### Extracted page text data
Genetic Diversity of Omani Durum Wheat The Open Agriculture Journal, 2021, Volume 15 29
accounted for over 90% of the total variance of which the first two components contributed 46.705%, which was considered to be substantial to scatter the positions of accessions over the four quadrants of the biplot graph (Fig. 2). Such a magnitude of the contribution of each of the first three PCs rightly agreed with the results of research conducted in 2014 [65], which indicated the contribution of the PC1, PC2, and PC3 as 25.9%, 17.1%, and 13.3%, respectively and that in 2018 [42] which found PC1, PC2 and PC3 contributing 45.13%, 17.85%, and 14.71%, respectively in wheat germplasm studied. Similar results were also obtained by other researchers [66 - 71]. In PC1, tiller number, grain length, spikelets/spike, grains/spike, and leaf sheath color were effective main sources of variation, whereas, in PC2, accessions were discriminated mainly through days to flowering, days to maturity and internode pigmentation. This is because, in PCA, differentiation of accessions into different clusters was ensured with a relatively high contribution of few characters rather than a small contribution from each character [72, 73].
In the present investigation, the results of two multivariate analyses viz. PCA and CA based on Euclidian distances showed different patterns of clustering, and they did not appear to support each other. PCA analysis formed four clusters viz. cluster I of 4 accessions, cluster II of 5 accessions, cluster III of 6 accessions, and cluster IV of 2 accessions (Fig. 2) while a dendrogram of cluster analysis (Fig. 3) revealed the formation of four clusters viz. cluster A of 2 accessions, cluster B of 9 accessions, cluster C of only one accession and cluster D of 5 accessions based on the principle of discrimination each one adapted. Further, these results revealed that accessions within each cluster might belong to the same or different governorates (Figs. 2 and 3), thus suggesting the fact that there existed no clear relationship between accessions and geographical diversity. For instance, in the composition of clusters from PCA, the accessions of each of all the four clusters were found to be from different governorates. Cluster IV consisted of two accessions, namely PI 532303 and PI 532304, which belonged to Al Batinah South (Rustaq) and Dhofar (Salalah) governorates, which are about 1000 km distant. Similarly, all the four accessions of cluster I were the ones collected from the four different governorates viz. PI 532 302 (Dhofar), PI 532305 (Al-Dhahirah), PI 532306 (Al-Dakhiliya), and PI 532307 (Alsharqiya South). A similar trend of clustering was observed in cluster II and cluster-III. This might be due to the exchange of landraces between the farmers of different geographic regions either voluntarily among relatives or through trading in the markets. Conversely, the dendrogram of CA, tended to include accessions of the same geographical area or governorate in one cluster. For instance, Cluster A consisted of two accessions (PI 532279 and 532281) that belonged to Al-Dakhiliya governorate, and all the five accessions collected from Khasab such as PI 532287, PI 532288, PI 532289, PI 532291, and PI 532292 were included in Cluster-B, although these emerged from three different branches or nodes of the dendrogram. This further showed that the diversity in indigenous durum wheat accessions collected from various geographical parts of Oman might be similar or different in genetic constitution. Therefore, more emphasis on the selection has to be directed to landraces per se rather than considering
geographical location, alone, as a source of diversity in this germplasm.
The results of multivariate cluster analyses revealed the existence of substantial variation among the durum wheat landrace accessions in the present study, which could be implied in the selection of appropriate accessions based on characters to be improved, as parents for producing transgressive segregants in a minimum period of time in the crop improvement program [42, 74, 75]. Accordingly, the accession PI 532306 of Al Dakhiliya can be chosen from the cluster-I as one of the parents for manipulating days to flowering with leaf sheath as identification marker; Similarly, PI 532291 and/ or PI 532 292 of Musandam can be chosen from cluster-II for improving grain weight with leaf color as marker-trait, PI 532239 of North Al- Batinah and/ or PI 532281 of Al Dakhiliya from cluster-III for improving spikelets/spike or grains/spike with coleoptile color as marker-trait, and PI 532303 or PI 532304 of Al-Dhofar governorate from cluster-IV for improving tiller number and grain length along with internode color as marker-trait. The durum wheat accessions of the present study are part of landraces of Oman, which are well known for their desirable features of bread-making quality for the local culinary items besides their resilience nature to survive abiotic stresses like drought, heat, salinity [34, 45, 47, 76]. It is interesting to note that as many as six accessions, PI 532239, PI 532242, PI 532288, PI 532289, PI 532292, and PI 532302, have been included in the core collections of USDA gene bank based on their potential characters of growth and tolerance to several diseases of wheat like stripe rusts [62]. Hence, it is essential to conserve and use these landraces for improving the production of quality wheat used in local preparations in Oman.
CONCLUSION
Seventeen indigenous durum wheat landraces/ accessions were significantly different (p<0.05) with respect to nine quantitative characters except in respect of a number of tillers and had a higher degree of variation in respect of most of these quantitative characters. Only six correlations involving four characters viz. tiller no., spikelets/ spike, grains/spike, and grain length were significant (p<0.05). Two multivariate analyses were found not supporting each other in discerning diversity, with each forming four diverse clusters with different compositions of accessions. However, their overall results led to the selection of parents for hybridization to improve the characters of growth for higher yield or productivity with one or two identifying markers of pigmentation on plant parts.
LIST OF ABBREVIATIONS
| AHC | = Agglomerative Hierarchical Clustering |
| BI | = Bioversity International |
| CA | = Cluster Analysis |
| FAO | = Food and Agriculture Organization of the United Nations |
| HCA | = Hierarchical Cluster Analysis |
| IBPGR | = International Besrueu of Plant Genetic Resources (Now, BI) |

### Requirement
All that is wanted is the lines from the one containing "Seventeen indigenous durum" through the last line of the records, restated word for word.

### Expected answer
Seventeen indigenous durum wheat landraces/ accessions were significantly different (p<0.05) with respect to nine quantitative characters except in respect of a number of tillers and had a higher degree of variation in respect of most of these quantitative characters. Only six correlations involving four characters viz. tiller no., spikelets/ spike, grains/spike, and grain length were significant (p<0.05). Two multivariate analyses were found not supporting each other in discerning diversity, with each forming four diverse clusters with different compositions of accessions. However, their overall results led to the selection of parents for hybridization to improve the characters of growth for higher yield or productivity with one or two identifying markers of pigmentation on plant parts.
LIST OF ABBREVIATIONS
| AHC | = Agglomerative Hierarchical Clustering |
| BI | = Bioversity International |
| CA | = Cluster Analysis |
| FAO | = Food and Agriculture Organization of the United Nations |
| HCA | = Hierarchical Cluster Analysis |
| IBPGR | = International Besrueu of Plant Genetic Resources (Now, BI) |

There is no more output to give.